== Things to do ==
a - According to the reserves statement, why did the Company's reserves staff and management make modifications to the COGE Handbook standards when carrying out their evaluations?
b - Rewrite the reserves statement starting at "4. The standards" and ending at "(10% discount rate)", replacing "misstatement" with "error".
c - Carry on the reserves statement from its final sentence.

== Passage given ==
┄┄┄┄┄┄┄┄┄┄

2. The reserves data are the responsibility of the Company's management. As the member of the executive responsible for the Company's hydrocarbon reserves data, my responsibility is to certify that the reserves data has been properly calculated in accordance with industry generally accepted procedures for the estimation of reserves data.
3. The Company's reserves staff and management carried out their evaluations in accordance with industry generally accepted procedures for the estimation of reserves data and standards as set out in the Canadian Oil and Gas Evaluation Handbook (the COGE Handbook), prepared jointly by the Society of Petroleum Evaluation Engineers (Calgary Chapter) and the Canadian Institute of Mining, Metallurgy & Petroleum (Petroleum Society), with the necessary modifications to reflect the definition of proved reserves under the applicable U.S. Financial Accounting Standards Board policies (the FASB Standards) and the legal requirements of the U.S. Securities and Exchange Commission (SEC Requirements). The Company's reserves staff and management are not independent of the Company within the meaning of the term "independent" under those standards.
4. The standards require that they plan and perform an evaluation to obtain reasonable assurance as to whether the reserves data are free of material misstatement. An evaluation also includes assessing whether the reserves data are developed in accordance with the evaluation practices and procedures presented in the COGE Handbook as modified to meet the requirements of the FASB Standards and SEC Requirements.
5. The following sets forth the standardized measure of future net cash flows attributed to proved oil and gas reserves and oil sands mining quantities, estimated using constant prices and costs and calculated using a discount rate of 10%, included in the reserves data of the Company evaluated for the year ended December 31, 2006:
STANDARDIZED MEASURE OF FUTURE NET CASH FLOWS
PROVED OIL AND GAS RESERVES AND OIL SANDS MINING
(10% discount rate)
As at December 31, 2006
Location of Reserves (by business) | | Standardized Measure (After Deducting Income Taxes) | |
North American Natural Gas | | $ | 3,493 | |
East Coast Oil | | | 3,233 | |
Northwest Europe | | | 2,090 | |
North Africa/Near East | | | 590 | |
Northern Latin America | | | 148 | |
Syncrude Oil Sands Mining Operation | | $ | 3,539 | |
The Standardized Measure values above were calculated consistent with the methodology prescribed in Financial Accounting Standards Board Statement No. 69.

┄┄┄┄┄┄┄┄┄┄

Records

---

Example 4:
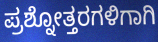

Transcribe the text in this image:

ಪ್ರಶ್ನೋತ್ತರಗಳಿಗಾಗಿ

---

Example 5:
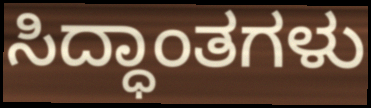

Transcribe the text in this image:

ಸಿದ್ಧಾಂತಗಳು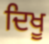
ਦਿਖੂ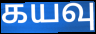
கயவு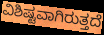
ವಿಶಿಷ್ಟವಾಗಿರುತ್ತದೆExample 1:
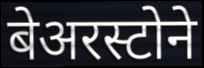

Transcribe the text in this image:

बेअरस्टोने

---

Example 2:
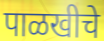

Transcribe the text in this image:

पाळखीचे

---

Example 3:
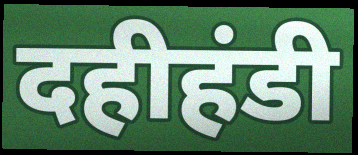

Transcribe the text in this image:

दहीहंडी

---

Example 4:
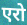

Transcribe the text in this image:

एरो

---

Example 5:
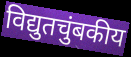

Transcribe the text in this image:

विद्युतचुंबकीय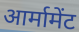
आर्मामेंट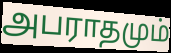
அபராதமும்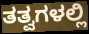
ತತ್ವಗಳಲ್ಲಿ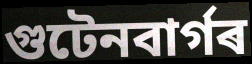
গুটেনবাৰ্গৰ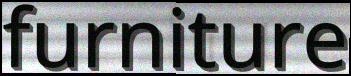
furniture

┄┄┄┄┄┄┄┄┄┄

== In response ==
a - They made the necessary modifications to reflect the definition of proved reserves under the applicable U.S. Financial Accounting Standards Board policies (the FASB Standards) and the legal requirements of the U.S. Securities and Exchange Commission (SEC Requirements).

b -
4. The standards require that they plan and perform an evaluation to obtain reasonable assurance as to whether the reserves data are free of material error. An evaluation also includes assessing whether the reserves data are developed in accordance with the evaluation practices and procedures presented in the COGE Handbook as modified to meet the requirements of the FASB Standards and SEC Requirements.
5. The following sets forth the standardized measure of future net cash flows attributed to proved oil and gas reserves and oil sands mining quantities, estimated using constant prices and costs and calculated using a discount rate of 10%, included in the reserves data of the Company evaluated for the year ended December 31, 2006:
STANDARDIZED MEASURE OF FUTURE NET CASH FLOWS
PROVED OIL AND GAS RESERVES AND OIL SANDS MINING
(10% discount rate)

c -
6. In my opinion, the reserves data evaluated by the Company's reserves evaluation staff and management has, in all material respects, been determined in accordance with evaluation practices and procedures presented in the COGE Handbook with the necessary modifications to reflect reserves definitions and legal requirements under the applicable FASB Standards and SEC Requirements.
7. The reservoir engineering staff and management review and evaluate the reserves data on an ongoing basis and advise the executive of the Company of significant changes to the evaluations for events and circumstances occurring after the effective date of this report.
8. Reserves are estimates only and not exact quantities. In addition, the reserves data are based on judgments regarding future events; actual results will vary and the variations may be material.
/Signed/ Kathleen E. Sendall Senior Vice-President, North American Natural Gas Member of Executive Leadership Team Responsible for Reserves Dated March 22, 2007 | |
SCHEDULE B
REPORT OF MANAGEMENT AND DIRECTORS
ON RESERVES DATA AND OTHER INFORMATION
The management of Petro‑Canada (the Company) is responsible for the preparation and disclosure of information with respect to the Company's oil and gas activities in accordance with securities regulatory requirements. This information includes reserves data, which consist of the following:
(i) proved oil and gas reserves and oil sands mining quantities estimated as at December 31, 2006, using constant prices and costs; and
(ii) the Standardized Measure of Discounted Future Net Cash Flows relating to proved oil and gas reserves and oil sands mining quantities.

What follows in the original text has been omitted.